Question

1. # Which Statement Describes The First Step To Solve The Equation By Completing The Square? 3X2+18X=21

Solving an equation by completing the square is a method that allows you to solve for the value of an unknown variable in a given equation. This technique is used when the equation has terms that contain an unknown squared value, such as x2 or y2. The first step in solving an equation by completing the square is to identify the coefficient of the squared term and divide it by two. This number will then be used to create a perfect square trinomial on one side of the equation and also be subtracted from both sides of the equation. In this article, we’ll take a look at how to use this method to solve 3×2+18x=21.

## What is completing the square?

The first step to solving the equation by completing the square is to take the square root of both sides of the equation. This will give you the equation x+x=y. Next, you will need to complete the square by adding the square of the y-value to both sides of the equation. This will give you the equation x+x+y^2=y^2. Finally, you will need to solve for x by subtracting y^2 from both sides of the equation. This will give you the equation x=y^2-y.

## How to solve equations by completing the square

To solve an equation by completing the square, the first step is to identify the coefficient of x^2 and multiply it by 1/2. Then, take this result and square it. Add this value to both sides of the equation. On the left side of the equation, you will now have a perfect square trinomial. On the right side of the equation, you will have a constant.

## The first step to solving the equation by completing the square

In order to solve the equation by completing the square, the first step is to take the square of each side of the equation.
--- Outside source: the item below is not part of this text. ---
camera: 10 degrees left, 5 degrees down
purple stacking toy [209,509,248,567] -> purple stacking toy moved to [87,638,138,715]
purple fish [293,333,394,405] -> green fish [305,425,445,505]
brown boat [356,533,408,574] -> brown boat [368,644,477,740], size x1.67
This will ensure that the equation is balanced and that there is no lost information. Once this is done, you can then proceed to solving the equation as usual.

## Example equation

In order to solve the equation by completing the square, the first step is to take the equation and rearrange it so that all of the terms are on one side, and the constant is on the other. For this equation, that would mean adding 2x to each side. The new equation would look like this: x+x=2x.

## Conclusion

Solving equations by completing the square is a great way to practice your algebraic skills. As we have seen, the first step of this process involves rewriting the equation in such a way that one side is equal to zero and includes a perfect square trinomial. Once you have done this, you can then use the completed square formula to determine what value must be added or subtracted from each side in order to solve for x. With practice and patience, completing the squares can help you master solving equations with ease!
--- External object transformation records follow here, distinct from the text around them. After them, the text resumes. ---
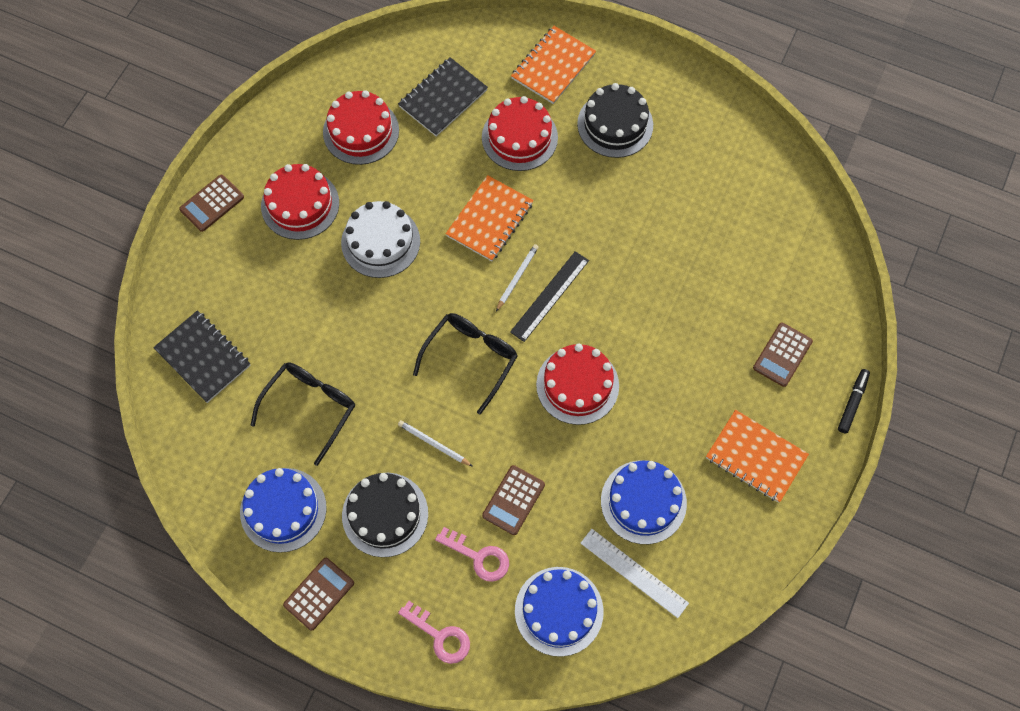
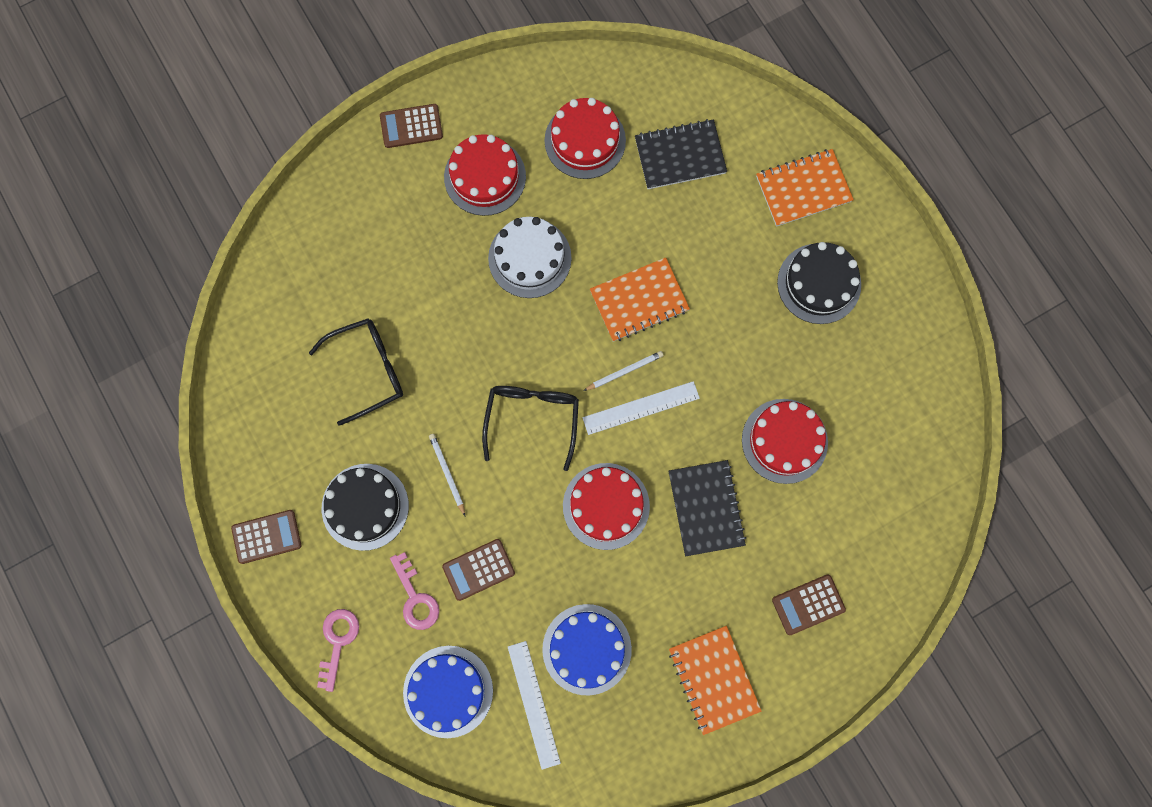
camera: 35 degrees right, 10 degrees up
black notebook [153,310,251,403] -> black notebook moved to [668,460,746,556]
blue cake [240,468,327,553] -> none
pink key [398,601,470,664] -> pink key turned 150 degrees counterclockwise [317,609,359,692]
black glasses [413,313,518,415] -> black glasses turned 60 degrees counterclockwise [482,386,579,471]
red cake [482,96,558,171] -> red cake moved to [742,399,828,484]
black ruler [510,251,589,342] -> white ruler [583,381,700,435]
black marker [838,369,870,433] -> none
2. The equation 3×2 + 18x – 21 can be solved using the completing the square method. This is an algebraic technique used to solve a quadratic equation by taking the variables to one side and a constant number, often referred as a ‘constant term’, to the other side. The first step of this process requires identifying and separating both sides of the given equation into either binomial or trinomial forms.

The binomial form for this particular equation is 3×2 + 18x = 21 and can be written in terms of its two distinct parts – 3×2 and 18x. It should then be easy to recognize that on one side, you have a perfect square (3×2) while on the other side you have an imperfect square (18x).
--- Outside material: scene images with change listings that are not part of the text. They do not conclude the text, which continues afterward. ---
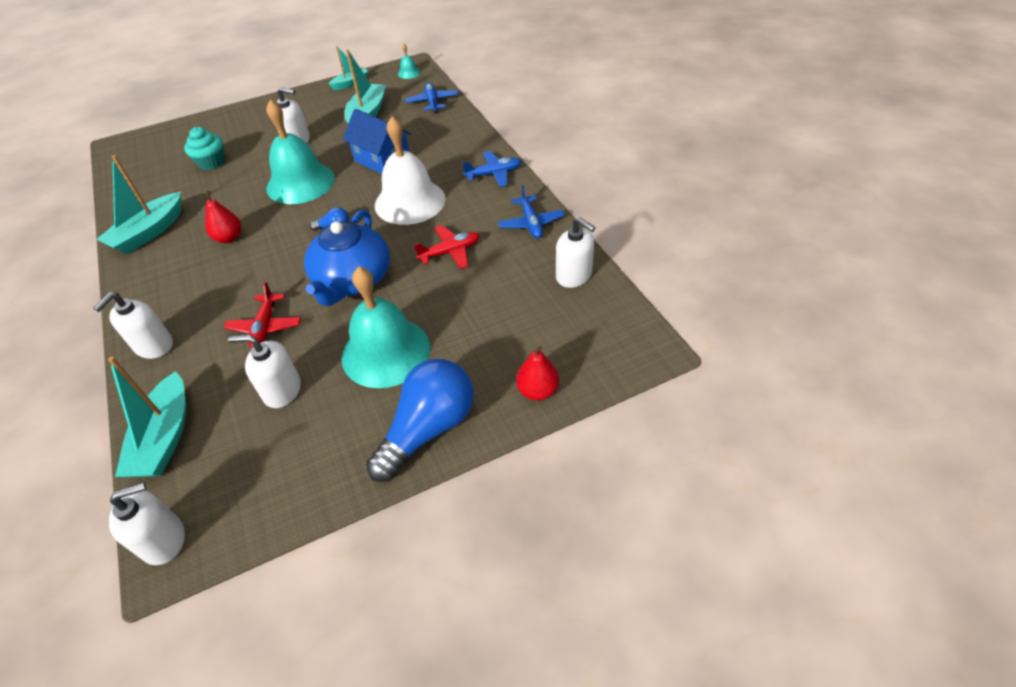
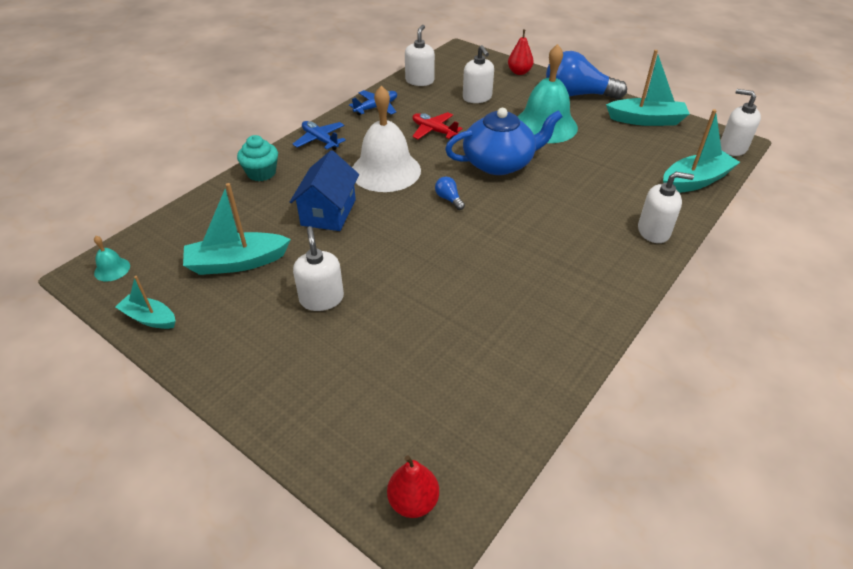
camera: 120 degrees left, 5 degrees down
turquoise boat [97,155,182,254] -> turquoise boat moved to [606,50,689,126]
turquoise cupcake [184,127,225,170] -> turquoise cupcake moved to [237,135,278,181]
red pear [205,191,241,243] -> red pear moved to [387,455,439,518]
red plane [224,282,301,348] -> none
white soap dispenser [228,335,301,408] -> white soap dispenser moved to [463,45,494,103]
turquoise bell [266,100,335,204] -> none
blue plane [405,82,458,113] -> none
3. Are you stuck trying to figure out the first step to solve the equation by completing the square?

Don’t worry, you’ve come to the right place! In this blog post, we’ll explain what you need to do in order to complete the square and solve the equation.

The first step to solve the equation by completing the square is to rewrite the equation so that it has a perfect square on one side of the equation and a number on the other side.

For this equation, 3×2+18x=21, the first step is to move the 18x to the other side of the equation. This can be done by subtracting the 18x from both sides. Doing so gives us 3×2 = 3 – 21.

Now that we have the equation in this form, we can move on to the next step of completing the square, which is to take half of the coefficient of the variable and square it. In this case, the coefficient of x is 3, so we square half of that, which is 1.5, giving us 2.25.

Next, we add the 2.25 to both sides of the equation. Doing so gives us 3×2+2.25 = 3-21+2.25.

Finally, the last step is to take the square root of both sides of the equation. Doing so gives us x = √(3-21+2.25).

There you have it! That’s the first step to solve the equation by completing the square. We hope this blog post has been helpful in helping you understand how to complete the square and solve the equation.

4. ‍ Solving equations by completing the square is a common yet powerful algebraic technique. It involves manipulating an equation so that the equation can be solved using the Quadratic Formula.

So, if you are wondering which statement describes the first step to solve the equation by completing the square, the answer is:

First, you need to move the constant term to the right side of the equation.

In this case, the equation is 3×2 + 18x = 21. To move the constant term to the right side, we subtract 21 from both sides of the equation. This leaves us with 3×2 + 18x – 21 = 0.

➕ Next, we need to add the square of half of the coefficient of x to both sides of the equation. This will complete the square and make it easier to solve.

In our equation, the coefficient of x is 18. Half of 18 is 9, so we must add 9² = 81 to both sides of the equation. This gives us 3×2 + 18x – 21 + 81 = 81.

Now, we have the equation in the form of ax2 + bx + c = 0, which is the standard format for a quadratic equation. This means that we can use the Quadratic Formula to solve for x.

So, there you have it! The first step to solve the equation by completing the square is to move the constant term to the right side of the equation and then add the square of half of the coefficient of x to both sides of the equation.